DATA RECORDS>
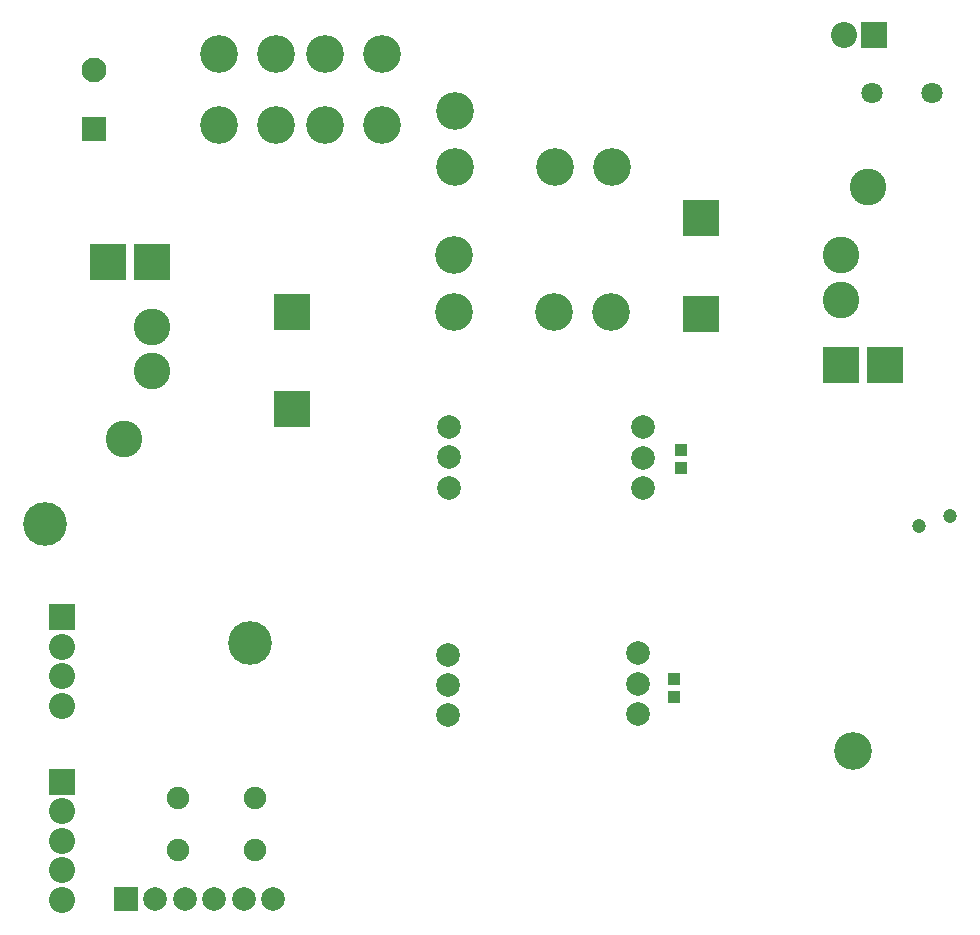
<source format=gbs>
G04*
G04 #@! TF.GenerationSoftware,Altium Limited,Altium Designer,20.1.14 (287)*
G04*
G04 Layer_Color=16711935*
%FSLAX25Y25*%
%MOIN*%
G70*
G04*
G04 #@! TF.SameCoordinates,7663C7E1-D25E-47D6-87D1-FA2199C3474E*
G04*
G04*
G04 #@! TF.FilePolarity,Negative*
G04*
G01*
G75*
%ADD55R,0.03937X0.03937*%
%ADD69C,0.12611*%
%ADD70C,0.07480*%
%ADD71C,0.07887*%
%ADD72C,0.08674*%
%ADD73R,0.08674X0.08674*%
%ADD74R,0.07887X0.07887*%
%ADD75C,0.07099*%
%ADD76R,0.08674X0.08674*%
%ADD77C,0.12205*%
%ADD78R,0.12205X0.12205*%
%ADD79R,0.08268X0.08268*%
%ADD80C,0.08268*%
%ADD82C,0.04737*%
%ADD83C,0.14580*%
D55*
X219685Y86024D02*
D03*
Y80118D02*
D03*
X222047Y162402D02*
D03*
Y156496D02*
D03*
D69*
X198819Y208661D02*
D03*
X179921D02*
D03*
X146457Y227559D02*
D03*
Y208661D02*
D03*
X279528Y62205D02*
D03*
X199213Y256693D02*
D03*
X180315D02*
D03*
X146850Y275590D02*
D03*
Y256693D02*
D03*
X103543Y270866D02*
D03*
X122441D02*
D03*
Y294488D02*
D03*
X103543D02*
D03*
X68110Y270866D02*
D03*
X87008D02*
D03*
Y294488D02*
D03*
X68110D02*
D03*
D70*
X54527Y29134D02*
D03*
Y46457D02*
D03*
X80118D02*
D03*
Y29134D02*
D03*
D71*
X209525Y149950D02*
D03*
Y159989D02*
D03*
Y170028D02*
D03*
X207874Y74606D02*
D03*
Y84646D02*
D03*
Y94685D02*
D03*
X144488Y74213D02*
D03*
Y84252D02*
D03*
Y94291D02*
D03*
X86221Y12992D02*
D03*
X46850D02*
D03*
X56693D02*
D03*
X66535D02*
D03*
X76378D02*
D03*
X144882Y150000D02*
D03*
Y160039D02*
D03*
Y170079D02*
D03*
D72*
X15748Y77165D02*
D03*
Y87008D02*
D03*
Y96850D02*
D03*
Y12598D02*
D03*
Y42126D02*
D03*
Y32283D02*
D03*
Y22441D02*
D03*
X276575Y300787D02*
D03*
D73*
X15748Y106693D02*
D03*
Y51968D02*
D03*
D74*
X37008Y12992D02*
D03*
D75*
X305827Y281496D02*
D03*
X285827D02*
D03*
D76*
X286417Y300787D02*
D03*
D77*
X275492Y227362D02*
D03*
X284646Y250098D02*
D03*
X275492Y212598D02*
D03*
X45768Y203543D02*
D03*
X36614Y166043D02*
D03*
X45768Y188779D02*
D03*
D78*
X290158Y190847D02*
D03*
X275492D02*
D03*
X228740Y207677D02*
D03*
Y239862D02*
D03*
X92520Y176279D02*
D03*
Y208465D02*
D03*
X45768Y225295D02*
D03*
X31102D02*
D03*
D79*
X26516Y269642D02*
D03*
D80*
Y289327D02*
D03*
D82*
X311811Y140551D02*
D03*
X301575Y137008D02*
D03*
D83*
X78347Y98032D02*
D03*
X10236Y137795D02*
D03*
M02*

</source>
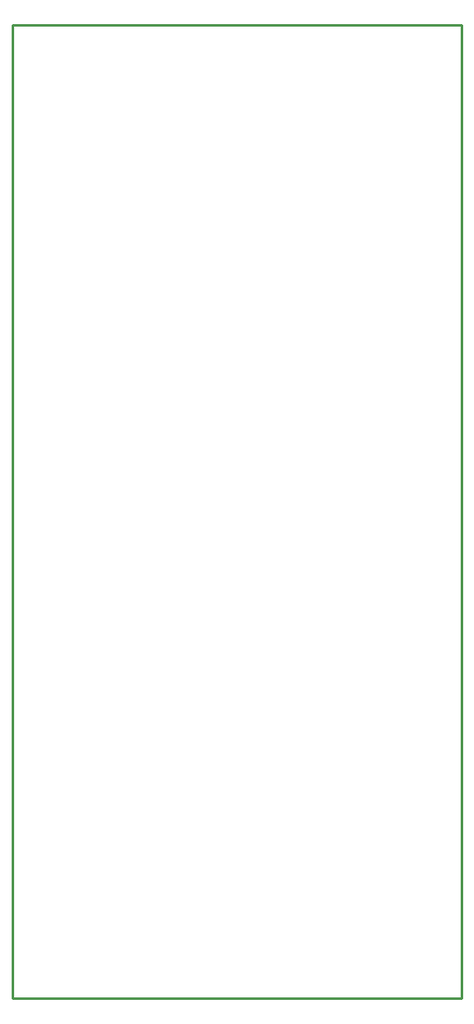
<source format=gko>
G04 EAGLE Gerber RS-274X export*
G75*
%MOMM*%
%FSLAX34Y34*%
%LPD*%
%INBoard Outline*%
%IPPOS*%
%AMOC8*
5,1,8,0,0,1.08239X$1,22.5*%
G01*
%ADD10C,0.000000*%
%ADD11C,0.254000*%


D10*
X0Y0D02*
X457200Y0D01*
X457200Y990600D01*
X0Y990500D01*
X0Y0D01*
D11*
X0Y0D02*
X457200Y0D01*
X457200Y990600D01*
X0Y990500D01*
X0Y0D01*
M02*

</source>
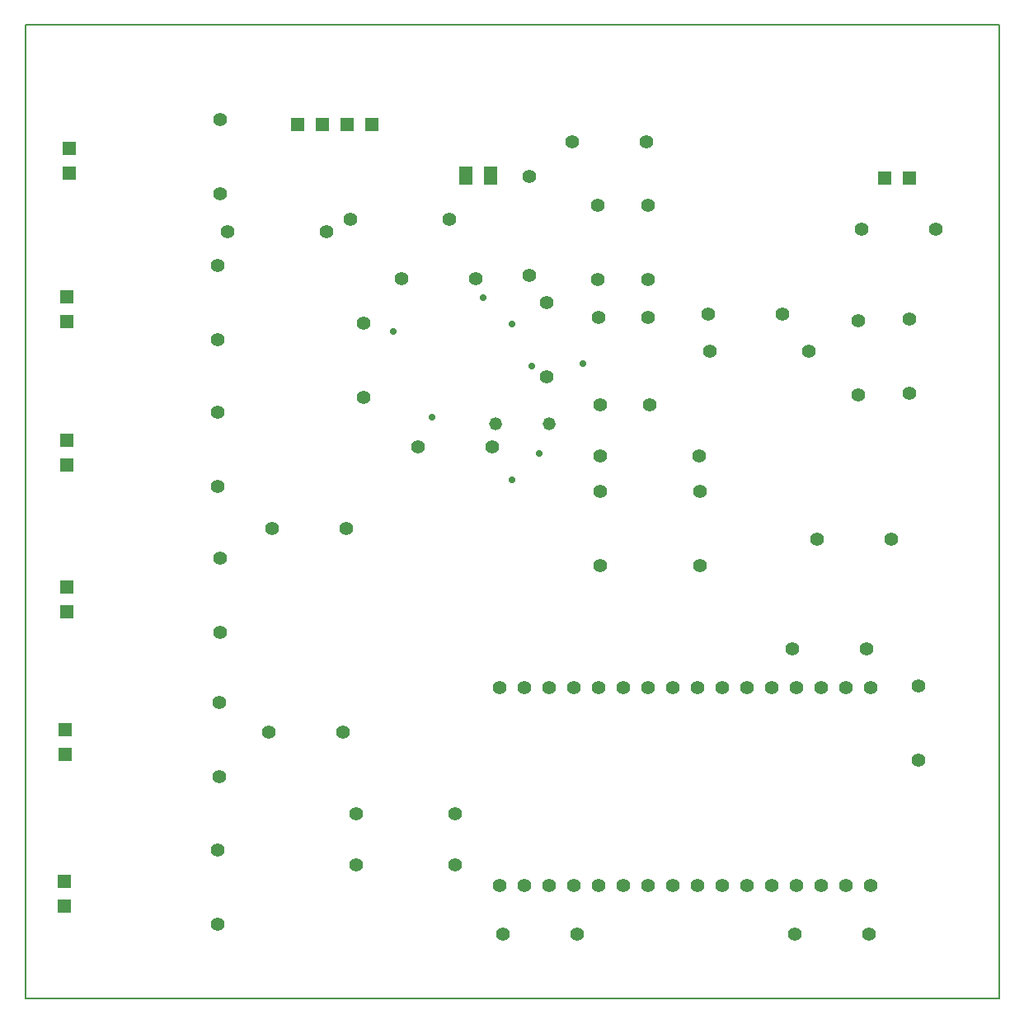
<source format=gbr>
%FSLAX23Y23*%
%MOIN*%
G04 EasyPC Gerber Version 12.0.1 Build 2704 *
%ADD76R,0.05600X0.07600*%
%ADD78R,0.05600X0.05600*%
%ADD95C,0.00800*%
%ADD84C,0.02800*%
%ADD85C,0.05200*%
%ADD82C,0.05600*%
%ADD77C,0.05600*%
X0Y0D02*
D02*
D76*
X1925Y3331D03*
X1825D03*
D02*
D77*
X3726Y3114D03*
X3657Y969D03*
Y1269D03*
X3618Y2450D03*
Y2750D03*
X3545Y1860D03*
X3456Y266D03*
X3447Y1417D03*
X3426Y3114D03*
X3411Y2445D03*
Y2745D03*
X3245Y1860D03*
X3211Y2622D03*
X3156Y266D03*
X3147Y1417D03*
X3106Y2770D03*
X2811Y2622D03*
X2806Y2770D03*
X2771Y1756D03*
Y2056D03*
X2768Y2199D03*
X2568Y2406D03*
X2564Y2758D03*
Y2911D03*
Y3211D03*
X2555Y3469D03*
X2368Y1756D03*
Y2056D03*
Y2199D03*
Y2406D03*
X2364Y2758D03*
X2358Y2911D03*
Y3211D03*
X2275Y266D03*
X2255Y3469D03*
X2151Y2517D03*
Y2817D03*
X2082Y2929D03*
Y3329D03*
X1975Y266D03*
X1931Y2234D03*
X1865Y2915D03*
X1784Y545D03*
Y752D03*
X1758Y3154D03*
X1631Y2234D03*
X1565Y2915D03*
X1413Y2435D03*
Y2735D03*
X1384Y545D03*
Y752D03*
X1358Y3154D03*
X1344Y1904D03*
X1330Y1083D03*
X1262Y3104D03*
X1044Y1904D03*
X1030Y1083D03*
X862Y3104D03*
X832Y1485D03*
Y1785D03*
Y3257D03*
Y3557D03*
X830Y903D03*
Y1203D03*
X823Y304D03*
Y604D03*
Y2076D03*
Y2376D03*
Y2667D03*
Y2967D03*
D02*
D78*
X3619Y3321D03*
X3519D03*
X1447Y3537D03*
X1347D03*
X1247D03*
X1147D03*
X222Y3341D03*
Y3441D03*
X212Y1569D03*
Y1669D03*
Y2160D03*
Y2260D03*
Y2740D03*
Y2840D03*
X206Y992D03*
Y1092D03*
X203Y378D03*
Y478D03*
D02*
D82*
X3462Y460D03*
Y1260D03*
X3362Y460D03*
Y1260D03*
X3262Y460D03*
Y1260D03*
X3162Y460D03*
Y1260D03*
X3062Y460D03*
Y1260D03*
X2962Y460D03*
Y1260D03*
X2862Y460D03*
Y1260D03*
X2762Y460D03*
Y1260D03*
X2662Y460D03*
Y1260D03*
X2562Y460D03*
Y1260D03*
X2462Y460D03*
Y1260D03*
X2362Y460D03*
Y1260D03*
X2262Y460D03*
Y1260D03*
X2162Y460D03*
Y1260D03*
X2062Y460D03*
Y1260D03*
X1962Y460D03*
Y1260D03*
D02*
D84*
X2299Y2573D03*
X2122Y2209D03*
X2092Y2563D03*
X2014Y2100D03*
Y2730D03*
X1895Y2839D03*
X1689Y2356D03*
X1531Y2701D03*
D02*
D85*
X2161Y2327D03*
X1945D03*
D02*
D95*
X3982Y4D02*
X45D01*
Y3941*
X3982*
Y4*
X0Y0D02*
M02*

</source>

HOW TO COMPLETE THIS TASK> Filter the material for the word "Gerber" and copy each matching line.

REPLY>
G04 EAGLE Gerber RS-274X export*
G04 EasyPC Gerber Version 12.0.1 Build 2704 *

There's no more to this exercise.